The rally comes as Gibson has started to make more appearances on Infowars, including as a repeat guest on the “War Room” show on the online channel, since fizzling out in the Senate campaign.

Gibson and Jones have found common ground on the issue of free speech, with both seeing themselves as embattled warriors fighting against a perceived threat of rampant leftist violence that aims to silence conservative voices. Jones has even said that the left intends to start a civil war. Though Gibson usually prefers to spread his message in the streets and Jones in the studio, it seems that their theaters are beginning to overlap.

On Monday, “War Room” host Owen Shroyer announced the start of an Infowars “street army” — fans and listeners wearing pro-Trump garb to non-political and non-Trump events and behaving provocatively on camera when possible, then photographing or video recording the reactions, whether they turn violent or not.

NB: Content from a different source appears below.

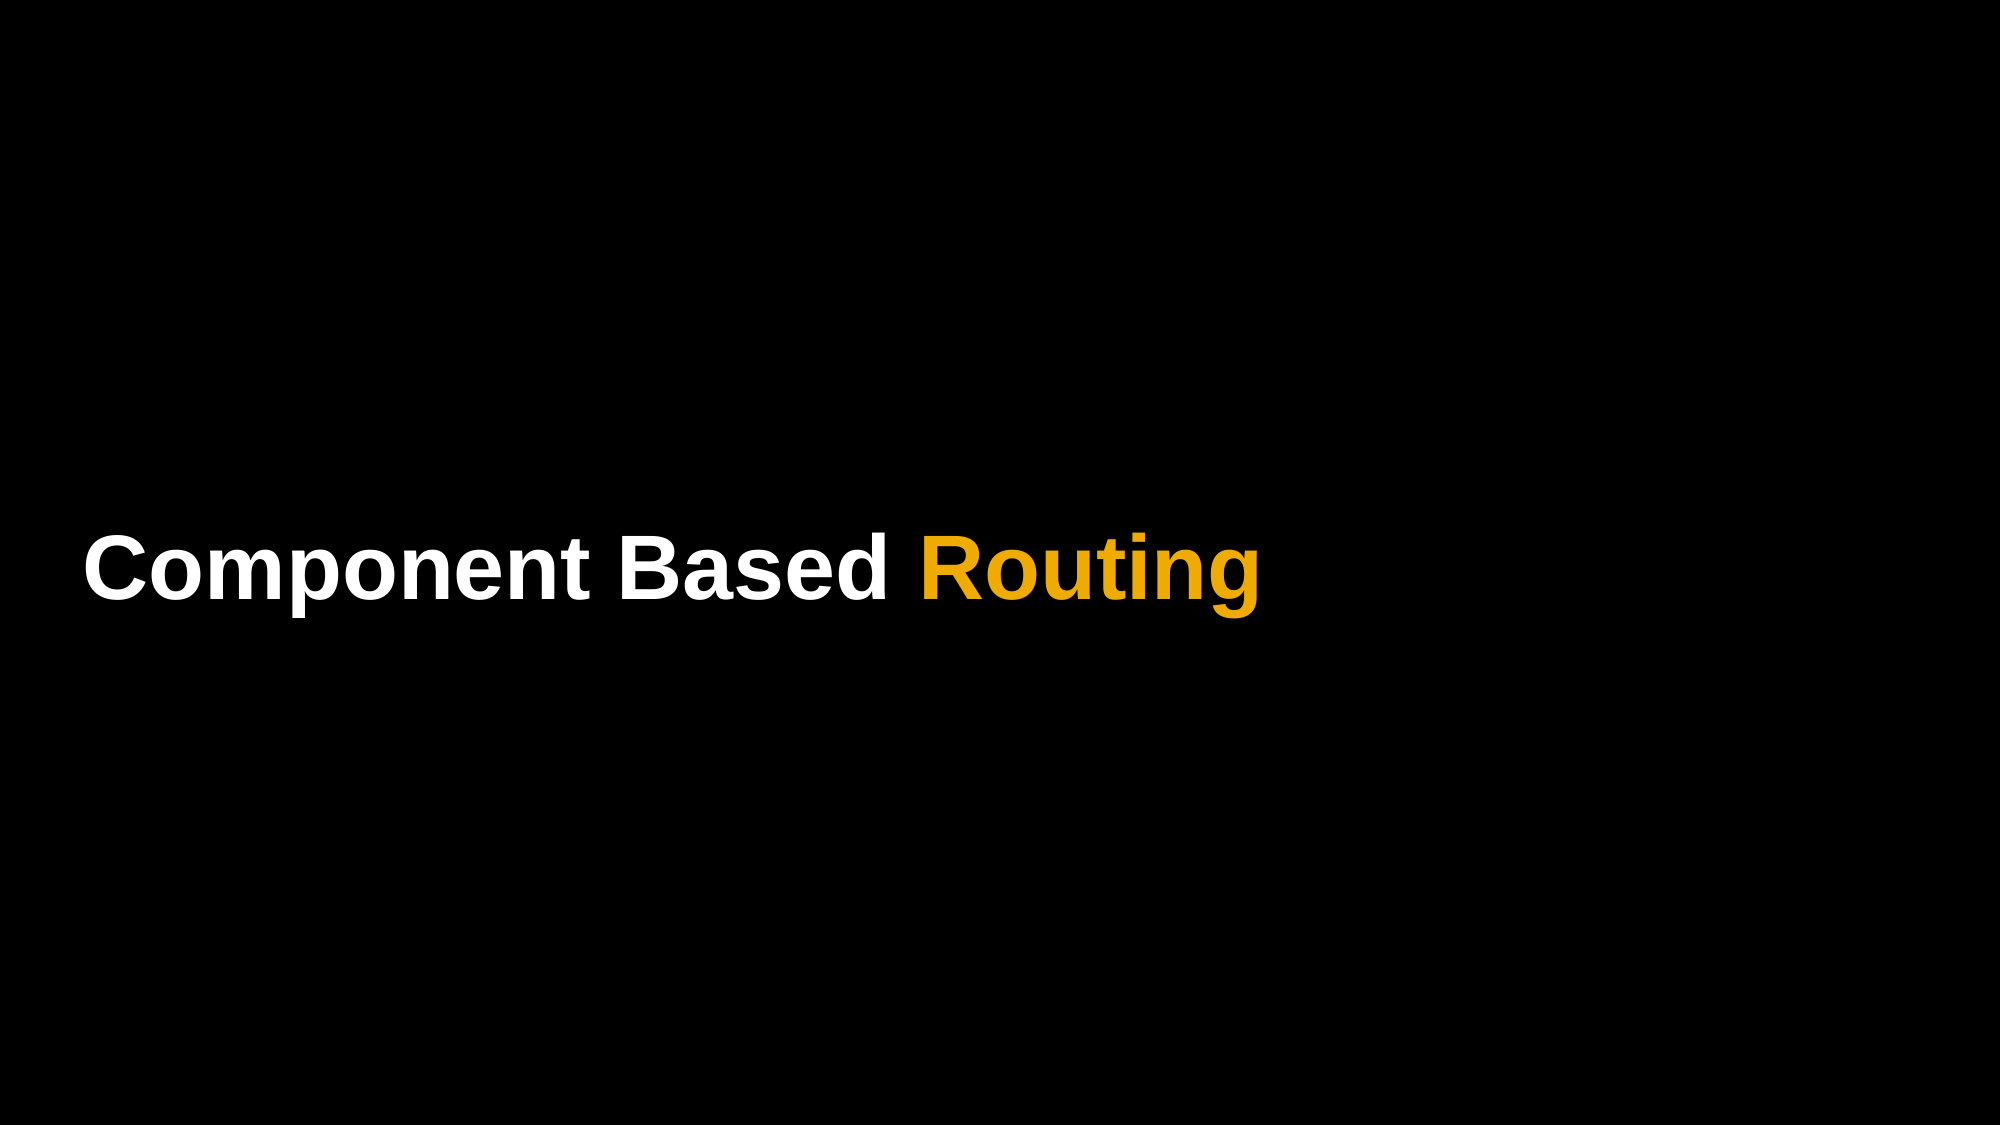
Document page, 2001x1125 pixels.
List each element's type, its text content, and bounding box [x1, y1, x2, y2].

title Component Based Routing [82, 506, 1918, 619]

In exchange for the videos and pictures, Shroyer is promising to promote people through the “ranks” in his “street army” ranging from private on up. While the group will initially depend on the creativity of individuals, Shroyer says they will eventually carry out coordinated actions.

“We go out in the real 3D realm to show how popular Trump really is,” Shroyer said.

Shroyer also pitched an idea he calls “university wars,” encouraging college students to wear “Make America Great Again” hats and T-shirts to classes as schools return to session in the coming weeks.

Shroyer also pushed students to film their professors being “anti-American, racist, communist, anti-Trump, whatever it is.” The idea is similar to the “professor watch list” crowdsourced by conservative student group Turning Point USA.

Along with recording professors, Shroyer encouraged followers to drop large banners bearing the Infowars name at college football games, particularly at some of the largest stadiums in the country and schools that have been targets for racist “alt-right” front man Richard Spencer and other activists — the University of Michigan, Penn State and the University of Tennessee.

“It’s time to get active,” Shroyer said in a recently broadcast show. “It’s time to push the pedal to the metal.”

Patriot Prayer rallies have turned violent in recent months, with police in Portland, Oregon, firing off flash-bangs at an August 4 gathering that included the Proud Boys and a rally two months earlier that devolved into a series of fights and people throwing objects at one another.

Gibson, on an episode of Infowars, said Patriot Prayer rallies started because “we saw people beat up in the streets during the Trump election.” Neither Jones nor Gibson offered any evidence of such activity, but both harped on the idea that counter-protesters were responsible for any violence at Patriot Prayer rallies.

“It’s really important that we unite,” Gibson said. “We come together and have each other’s backs.”

Will Johnson, who created Unite America First, a group that considers the Democratic Party to be “domestic terrorists,” told Gibson and Jones that people shouldn’t be afraid to go out wearing Trump paraphernalia.

“We are in a civil war,” Johnson said. “It’s not a hot civil war, but we are in a war.”

Whether the Gibson-Infowars alliance is one of convenience or the making of a long-term partnership is unknown.

But for the moment, the strange bedfellows appear to be getting along.